WHAT TO WORK ON:
1. Answer these questions from the workshop description:
(a) Which scientific areas does it list?
(b) Which group at Centrum Wiskunde & Informatica (CWI) is Davide Ceolin a senior researcher in?
(c) In what year did he get his Ph.D.?
2. Return the part of the workshop description from "Davide Ceolin, Piek" to "Professor (Markov, Murukannaiah)", word for word.

Large Language Models for Media and Democracy: Wrecking or Saving Society?

Davide Ceolin, Piek Vossen, Ilia Markov, Catholijn Jonker, Pradeep Murukannaiah

Senior Researcher (Ceolin), Full Professor (Vossen, Jonker), Assistant Professor (Markov, Murukannaiah)

Over the past years, foundational models, including large-language models and multi-modal systems, have significantly advanced the possibilities regarding the understanding, analysis, and generation of human language. However, from the extensive and widespread use of the recent models, technical and societal issues have started to emerge. On the one hand, foundational models often are limited in terms of transparency and reliability, thus becoming prone to bias and hallucinations. On the other hand, if used inappropriately, these models might harm the media and democracy, through the propagation and reinforcement of fake news or stereotypes. With this workshop, we intend to map the salient technical and societal issues that emerged around foundational models and to discuss recent developments to address them.

Keywords: Generative AI, (multimodal) large language models, media and democracy, societal impact

Scientific area: Artificial Intelligence, Computational Linguistics, Social Sciences, Law

Bio: Davide Ceolin is a senior researcher in the Human-Centered Data Analytics group at Centrum Wiskunde & Informatica (CWI). His research focuses on the assessment of the quality of online information in a transparent, explainable, and semi-automated manner. He served the Credible Web W3C community group. He is the vice-chair of the IFIP Trust Management Working group and he has been selected as the first joint fellow of the Institute of Advanced Studies and the Data Science Center of the University of Amsterdam. He is the PI of the Eye of the Beholder project, funded by the Netherlands eScience Center, that focuses on transparent assessment of online information quality. He is a member of the AI, Media and Democracy lab. He obtained a Ph.D. in Computer Science from the Vrije Universiteit Amsterdam in 2014.

SUPPLIED DATA:
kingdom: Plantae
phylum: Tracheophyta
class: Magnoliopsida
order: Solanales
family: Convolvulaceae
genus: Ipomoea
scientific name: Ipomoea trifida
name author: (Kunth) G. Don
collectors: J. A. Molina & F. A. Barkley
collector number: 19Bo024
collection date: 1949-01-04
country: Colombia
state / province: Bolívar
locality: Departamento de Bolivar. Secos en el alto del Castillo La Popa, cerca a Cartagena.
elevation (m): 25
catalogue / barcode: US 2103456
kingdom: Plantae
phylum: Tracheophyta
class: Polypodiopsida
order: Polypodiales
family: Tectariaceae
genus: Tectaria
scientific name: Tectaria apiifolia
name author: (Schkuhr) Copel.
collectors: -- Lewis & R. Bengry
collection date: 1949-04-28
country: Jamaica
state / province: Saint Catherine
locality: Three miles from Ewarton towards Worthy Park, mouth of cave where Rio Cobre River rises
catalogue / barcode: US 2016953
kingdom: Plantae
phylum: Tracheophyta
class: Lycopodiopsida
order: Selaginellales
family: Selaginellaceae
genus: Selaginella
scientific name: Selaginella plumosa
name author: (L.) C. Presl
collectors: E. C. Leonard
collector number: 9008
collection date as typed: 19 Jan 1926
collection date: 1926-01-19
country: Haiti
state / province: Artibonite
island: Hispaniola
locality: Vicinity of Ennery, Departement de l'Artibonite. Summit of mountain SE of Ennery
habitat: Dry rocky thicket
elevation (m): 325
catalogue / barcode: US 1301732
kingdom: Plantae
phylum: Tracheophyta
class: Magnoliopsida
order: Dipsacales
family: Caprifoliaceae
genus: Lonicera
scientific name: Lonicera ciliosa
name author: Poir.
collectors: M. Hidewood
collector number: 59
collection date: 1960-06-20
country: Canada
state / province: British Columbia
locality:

ANSWERS FOR THE EXERCISE:
1.
(a) Artificial Intelligence, Computational Linguistics, Social Sciences, Law
(b) The Human-Centered Data Analytics group
(c) 2014

2.
Davide Ceolin, Piek Vossen, Ilia Markov, Catholijn Jonker, Pradeep Murukannaiah

Senior Researcher (Ceolin), Full Professor (Vossen, Jonker), Assistant Professor (Markov, Murukannaiah)